FCC's Clyburn Talks Up Net Neutrality
The second-term commissioner shares her thoughts on the why the FCC did what in latest Internet order.
FCC Commissioner Mignon Clyburn is "absolutely, positively" certain that the University of South Carolina Gamecocks will thrash the University of North Carolina Tar Heels in tonight's women's NCAA bracket matchup... oh, and that the commission's net neutrality order will stand up against all challenges.
Clyburn proved herself a true South Carolinan and consummate regulator through and through earlier this week during a Q&A session at the Oracle Industry Connect conference in Washington, D.C. She spoke candidly with Rajeev Chand, managing director and head of research at Rutberg & Company, in explaining the rationale behind the FCC's net neutrality decision.
Some might say Clyburn, who is serving her second term at the FCC, was a tad defensive in her remarks. You can be the judge. Here's a summary of some of her major points.
- Uncertainty is a big problem. In fact, it's the biggest problem the FCC needed to address with its net neutrality order, said Clyburn, calling it "an enemy of the good" and "the biggest threat." Today, ISPs hold a disproportionate amount of influence over your online engagement, she said -- with the "you" to whom she referred being the consumer or the business.

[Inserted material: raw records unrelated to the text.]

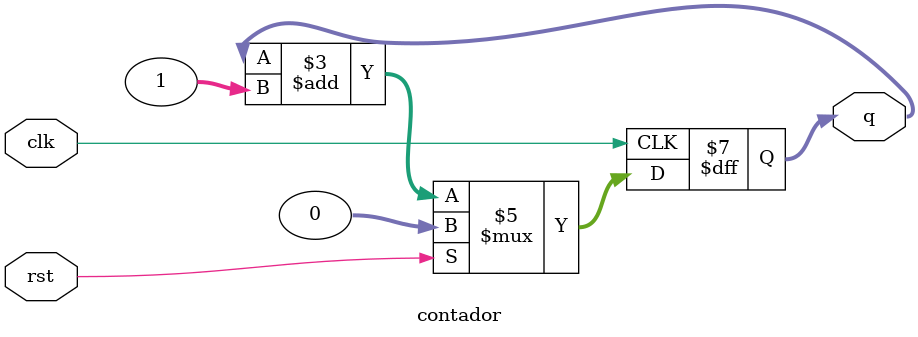
<source format=v>
`timescale 1ns / 1ps
module contador(
	input clk,
	input rst,
	output reg [31:0] q
    );
	 
 always @(posedge clk)
	begin
	if (rst == 1)
		q<=0;
	else 
		q<=q+1;
	end


endmodule

</source>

In absence of the order, the FCC cannot assure ISPs will apply any reasonableness to network management -- throttling and what-not -- for example. "There is no desire by this body, the five people who are responsible for the communications ecosystem in this country and the influence we have around the world, to have levels of uncertainty and all of the other things people might say should be feared."
- The Net neutrality order aims to fix what's broken. Again speaking to uncertainty, Clyburn insisted that the FCC's order has not given way to any such situation. "You might differ with a decision or two. You might think this was a little heavy-handed, or not. But there are very few decisions you can point at and say, 'Oh, my gosh! This is going to break what's unbroken.'"

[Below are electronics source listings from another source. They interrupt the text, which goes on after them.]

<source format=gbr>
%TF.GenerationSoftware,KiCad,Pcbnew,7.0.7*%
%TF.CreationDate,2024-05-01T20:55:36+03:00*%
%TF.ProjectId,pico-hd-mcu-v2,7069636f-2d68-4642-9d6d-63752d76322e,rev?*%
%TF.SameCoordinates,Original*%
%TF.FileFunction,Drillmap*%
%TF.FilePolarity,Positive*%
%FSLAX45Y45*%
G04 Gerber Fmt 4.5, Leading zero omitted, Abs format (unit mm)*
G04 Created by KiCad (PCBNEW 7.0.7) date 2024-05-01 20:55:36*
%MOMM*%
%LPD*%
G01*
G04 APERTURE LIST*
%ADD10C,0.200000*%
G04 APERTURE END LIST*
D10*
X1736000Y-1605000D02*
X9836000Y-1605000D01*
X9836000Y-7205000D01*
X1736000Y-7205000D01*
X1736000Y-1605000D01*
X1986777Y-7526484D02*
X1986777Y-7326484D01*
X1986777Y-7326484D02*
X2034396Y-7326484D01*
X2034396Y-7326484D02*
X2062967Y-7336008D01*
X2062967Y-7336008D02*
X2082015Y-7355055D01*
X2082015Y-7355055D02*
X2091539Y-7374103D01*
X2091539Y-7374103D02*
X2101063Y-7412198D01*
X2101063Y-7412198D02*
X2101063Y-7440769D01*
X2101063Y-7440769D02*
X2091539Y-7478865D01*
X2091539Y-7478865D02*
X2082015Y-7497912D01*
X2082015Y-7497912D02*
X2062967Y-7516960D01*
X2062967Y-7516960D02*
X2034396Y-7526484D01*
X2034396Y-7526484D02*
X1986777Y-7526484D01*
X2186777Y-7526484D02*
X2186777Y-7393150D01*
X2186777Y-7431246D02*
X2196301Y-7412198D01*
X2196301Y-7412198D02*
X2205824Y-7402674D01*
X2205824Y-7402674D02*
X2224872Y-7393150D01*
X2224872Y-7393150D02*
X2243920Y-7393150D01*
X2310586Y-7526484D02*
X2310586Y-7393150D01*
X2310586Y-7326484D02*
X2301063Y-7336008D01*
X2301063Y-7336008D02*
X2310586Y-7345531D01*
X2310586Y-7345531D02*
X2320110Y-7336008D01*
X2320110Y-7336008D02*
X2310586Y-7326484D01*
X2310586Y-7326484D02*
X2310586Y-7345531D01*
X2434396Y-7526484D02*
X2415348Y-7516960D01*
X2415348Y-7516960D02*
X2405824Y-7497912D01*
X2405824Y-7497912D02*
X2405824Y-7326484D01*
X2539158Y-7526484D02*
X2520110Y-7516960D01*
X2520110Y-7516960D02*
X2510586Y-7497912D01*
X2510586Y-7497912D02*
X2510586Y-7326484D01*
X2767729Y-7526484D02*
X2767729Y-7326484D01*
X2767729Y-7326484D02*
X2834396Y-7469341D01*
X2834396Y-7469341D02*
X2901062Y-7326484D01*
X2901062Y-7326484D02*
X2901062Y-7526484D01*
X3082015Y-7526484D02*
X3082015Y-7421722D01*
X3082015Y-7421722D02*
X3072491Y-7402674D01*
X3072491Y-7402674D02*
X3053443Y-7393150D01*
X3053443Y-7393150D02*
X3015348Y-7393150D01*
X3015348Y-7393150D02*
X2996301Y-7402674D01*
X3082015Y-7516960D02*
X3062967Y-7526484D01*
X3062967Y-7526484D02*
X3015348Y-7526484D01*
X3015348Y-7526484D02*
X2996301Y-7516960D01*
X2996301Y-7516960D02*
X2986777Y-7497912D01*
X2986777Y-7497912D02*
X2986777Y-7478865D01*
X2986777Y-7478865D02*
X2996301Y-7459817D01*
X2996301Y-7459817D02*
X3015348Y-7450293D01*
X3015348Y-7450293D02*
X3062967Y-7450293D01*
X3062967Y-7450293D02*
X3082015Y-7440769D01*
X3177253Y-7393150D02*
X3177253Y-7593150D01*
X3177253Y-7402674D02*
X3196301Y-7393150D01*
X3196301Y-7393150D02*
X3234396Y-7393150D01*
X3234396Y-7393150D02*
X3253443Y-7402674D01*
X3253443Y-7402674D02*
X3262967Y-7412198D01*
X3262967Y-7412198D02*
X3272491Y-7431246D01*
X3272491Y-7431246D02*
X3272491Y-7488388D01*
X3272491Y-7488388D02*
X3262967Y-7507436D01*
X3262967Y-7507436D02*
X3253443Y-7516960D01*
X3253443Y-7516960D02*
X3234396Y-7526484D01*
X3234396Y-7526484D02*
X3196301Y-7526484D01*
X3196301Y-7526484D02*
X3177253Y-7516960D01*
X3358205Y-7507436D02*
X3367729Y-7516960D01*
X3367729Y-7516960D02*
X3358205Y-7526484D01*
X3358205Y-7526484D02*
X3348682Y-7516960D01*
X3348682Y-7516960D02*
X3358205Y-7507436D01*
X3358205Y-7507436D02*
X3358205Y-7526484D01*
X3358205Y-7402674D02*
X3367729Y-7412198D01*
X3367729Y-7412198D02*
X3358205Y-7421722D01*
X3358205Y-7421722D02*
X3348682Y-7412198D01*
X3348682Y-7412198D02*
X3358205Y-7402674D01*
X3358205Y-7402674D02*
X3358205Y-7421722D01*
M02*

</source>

- The old rules had to go. "We looked at the current ecosystem and we recognized that the rules that were in place when we were talking about just plain old telephone service did not apply here and did not make sense," Clyburn said. And, she assured her audience, the FCC has no desire to go back to the regulatory model of old. "If you mention tariff regulation ... at the FCC, you will see 1,800 people shudder."
- The FCC doesn't work in isolation. Rather, in crafting the net neutrality rules the commissioners listened to politicians and, more importantly, millions of constituents. "John and Jane Q. Public... they're our regulators," Clyburn said. "They will temper and police any issues or fears you have about an entity going to one extreme or the other."
- The FCC needs a way of being nimble. While noting that she advocated for maintaining the 2010 Open Internet rules on "unreasonable discrimination, reasonable network management," Clyburn said she supported the more broad -- "some would say more general" -- misconduct standard. "It's an acknowledgement that we can't foresee every bump in the road that might come before us," she said. As regulators, Clyburn explained, the FCC commissioners need tools at their disposal that help it address unforeseen situations if and when they arise. "We have to be nimble enough from a regulatory standpoint to ensure the public interest is upheld and it's very necessary."
- Paid prioritization and tiered service are not one and the same. The principles enumerated in the net neutrality order do not necessarily mean that you can only get a Yugo experience even if you're willing to pay for a Bentley one. "The order ... says that if you are supposed to have comparable experiences from a provider you can't leapfrog and get preferential treatment ... It does not say you cannot have a more robust experience ... if your pockets are deeper than mine."
- The market will adapt. Yes, the market will react once the rules take effect (when they're put in the Federal Register). "But then it settles down. Then we all recalibrate, and then we conduct our business under the new set of rules." She points to activity around the 2010 ruling as a good indicator that the market will remain robust. While industry watchers clamored that the ruling would stifle investment, the latest U.S. telecom figures show that between then and 2013 ISPs spent $212 billion on infrastructure and that the number of LTE-enabled devices has grown from 17,000 to 127 million. "The market adjusts. We adjust. We look at the rules, and we figure out how to continue to invest, continue to innovate, and that was, at the end of the day, what we were trying to do."